### [REQUEST]
All lines from the one containing "and trusts. The" through the final line of the records below should be reproduced exactly, with the pictures left out.

(Saved entries)
......

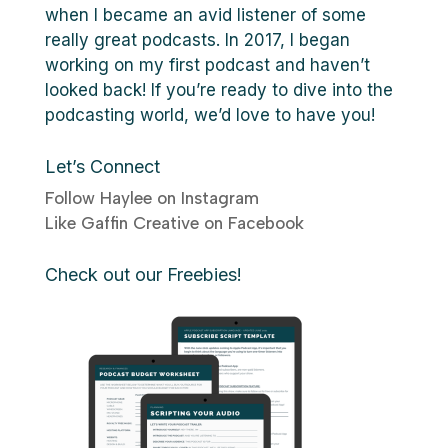
when I became an avid listener of some
really great podcasts. In 2017, I began
working on my first podcast and haven’t
looked back! If you’re ready to dive into the
podcasting world, we’d love to have you!
Let’s Connect
Follow Haylee on Instagram
Like Gaffin Creative on Facebook
Check out our Freebies!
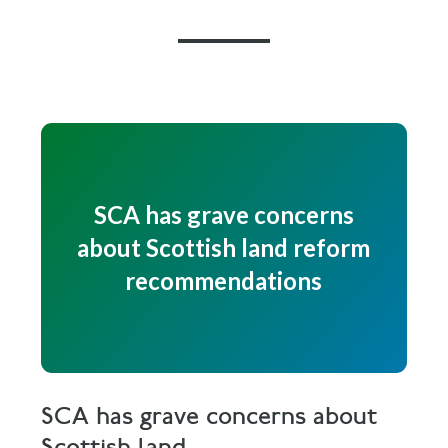
SCA has grave concerns
about Scottish land reform
recommendations
SCA has grave concerns about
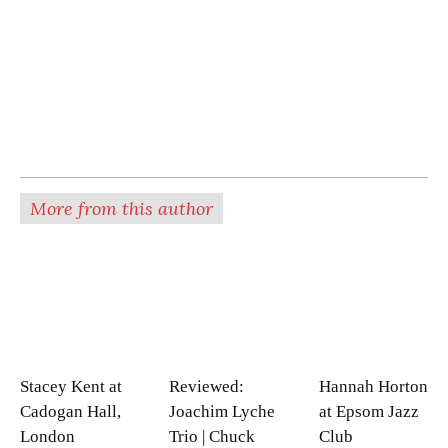
More from this author
Stacey Kent at
Reviewed:
Hannah Horton
Cadogan Hall,
Joachim Lyche
at Epsom Jazz
London
Trio | Chuck
Club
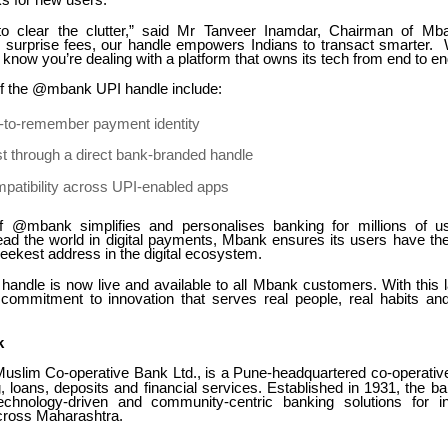
ks for new users.
o clear the clutter,” said Mr Tanveer Inamdar, Chairman of M
 surprise fees, our handle empowers Indians to transact smarter
ow you’re dealing with a platform that owns its tech from end to en
of the @mbank UPI handle include:
y-to-remember payment identity
t through a direct bank-branded handle
patibility across UPI-enabled apps
f @mbank simplifies and personalises banking for millions of us
lead the world in digital payments, Mbank ensures its users have the
sleekest address in the digital ecosystem.
ndle is now live and available to all Mbank customers. With this
s commitment to innovation that serves real people, real habits and 
k
slim Co-operative Bank Ltd., is a Pune-headquartered co-operative
g, loans, deposits and financial services. Established in 1931, the 
technology-driven and community-centric banking solutions for i
cross Maharashtra.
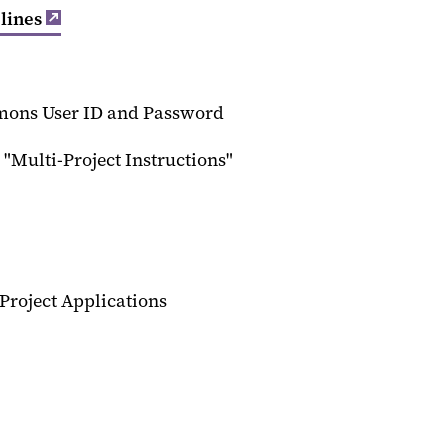
lines
mons User ID and Password
 "Multi-Project Instructions"
Project Applications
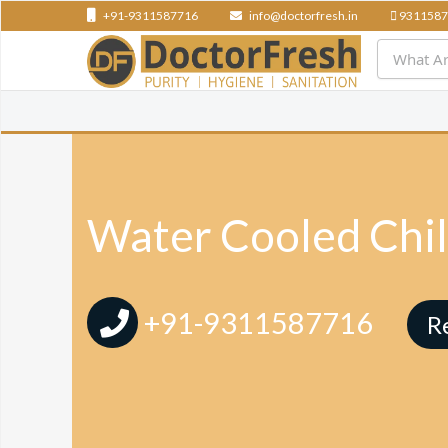
+91-9311587716
info@doctorfresh.in
9311587
Water Cooled Chill
+91-9311587716
R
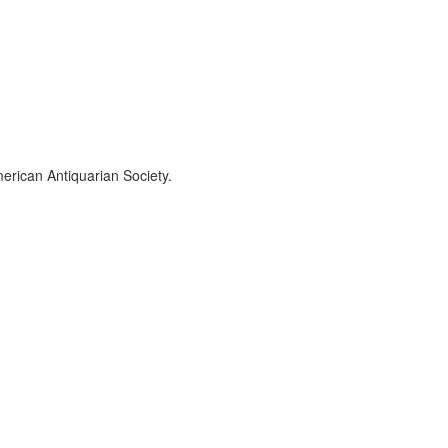
erican Antiquarian Society.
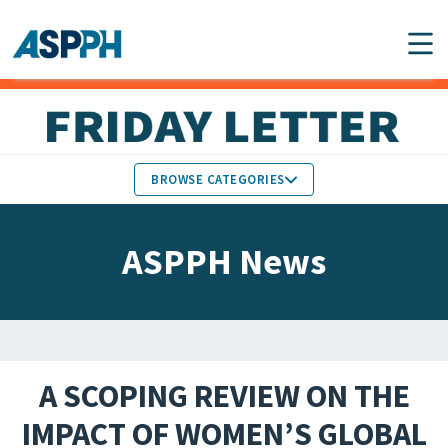
Main Navigation
BROWSE CATEGORIES
ASPPH NEWS
MEMBERS IN THE NEWS
ASPPH News
SCHOOL & PROGRAM
GLOBAL ACTION
UPDATES
FACULTY & STAFF
MEMBER RESEARCH &
HONORS
REPORTS
A SCOPING REVIEW ON THE
STUDENT & ALUMNI
IMPACT OF WOMEN’S GLOBAL
PARTNER NEWS
ACHIEVEMENTS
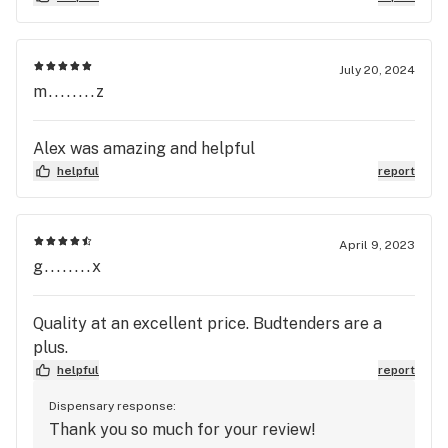
greed. I will find a new company to purchase my
flower from on a regular basis. And I will tell
others not to by flower from SliverStem.
July 20, 2024
m........z
Alex was amazing and helpful
helpful
report
April 9, 2023
g........x
Quality at an excellent price. Budtenders are a
plus.
helpful
report
Dispensary response:
Thank you so much for your review!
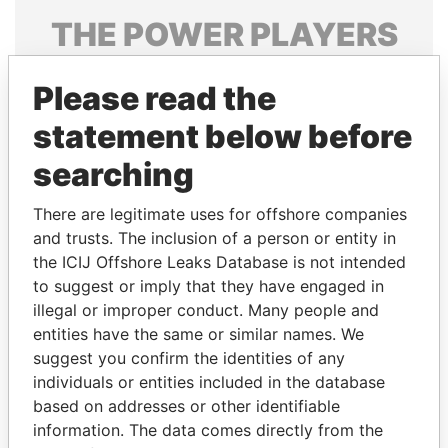
THE
POWER
PLAYERS
Explore the offshore connections of world leaders,
Please read the
politicians and their relatives and associates.
statement below before
searching
Pandora
Paradise
Papers
Papers
There are legitimate uses for offshore companies
and trusts. The inclusion of a person or entity in
the ICIJ Offshore Leaks Database is not intended
Panama Papers
to suggest or imply that they have engaged in
illegal or improper conduct. Many people and
entities have the same or similar names. We
suggest you confirm the identities of any
individuals or entities included in the database
based on addresses or other identifiable
information. The data comes directly from the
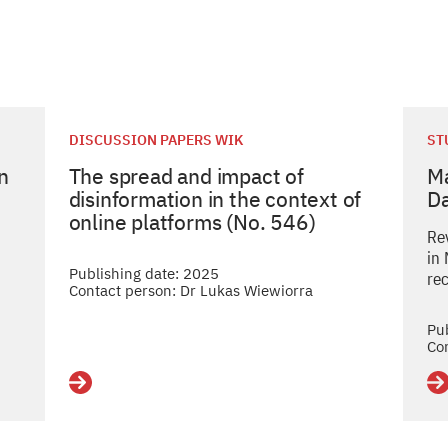
DISCUSSION PAPERS WIK
ST
in
The spread and impact of
Ma
disinformation in the context of
D
online platforms (No. 546)
Re
in
Publishing date: 2025
re
Contact person: Dr Lukas Wiewiorra
Pu
Co
Details
De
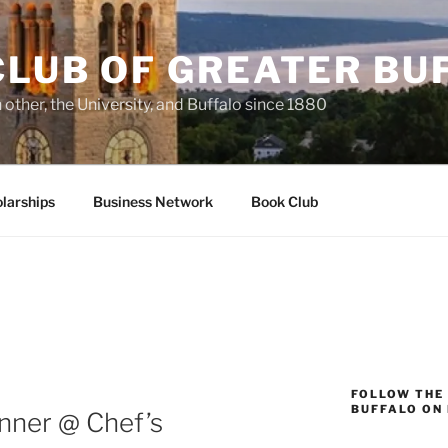
CLUB OF GREATER BU
other, the University, and Buffalo since 1880
larships
Business Network
Book Club
FOLLOW THE
BUFFALO ON
nner @ Chef’s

......

### [EXERCISE RESPONSE]
and trusts. The inclusion of a person or entity in
the ICIJ Offshore Leaks Database is not intended
Panama Papers
to suggest or imply that they have engaged in
illegal or improper conduct. Many people and
entities have the same or similar names. We
suggest you confirm the identities of any
individuals or entities included in the database
based on addresses or other identifiable
information. The data comes directly from the
DISCUSSION PAPERS WIK
ST
in
The spread and impact of
Ma
disinformation in the context of
D
online platforms (No. 546)
Re
in
Publishing date: 2025
re
Contact person: Dr Lukas Wiewiorra
Pu
Co
Details
De
CLUB OF GREATER BU
other, the University, and Buffalo since 1880
larships
Business Network
Book Club
FOLLOW THE
BUFFALO ON
nner @ Chef’s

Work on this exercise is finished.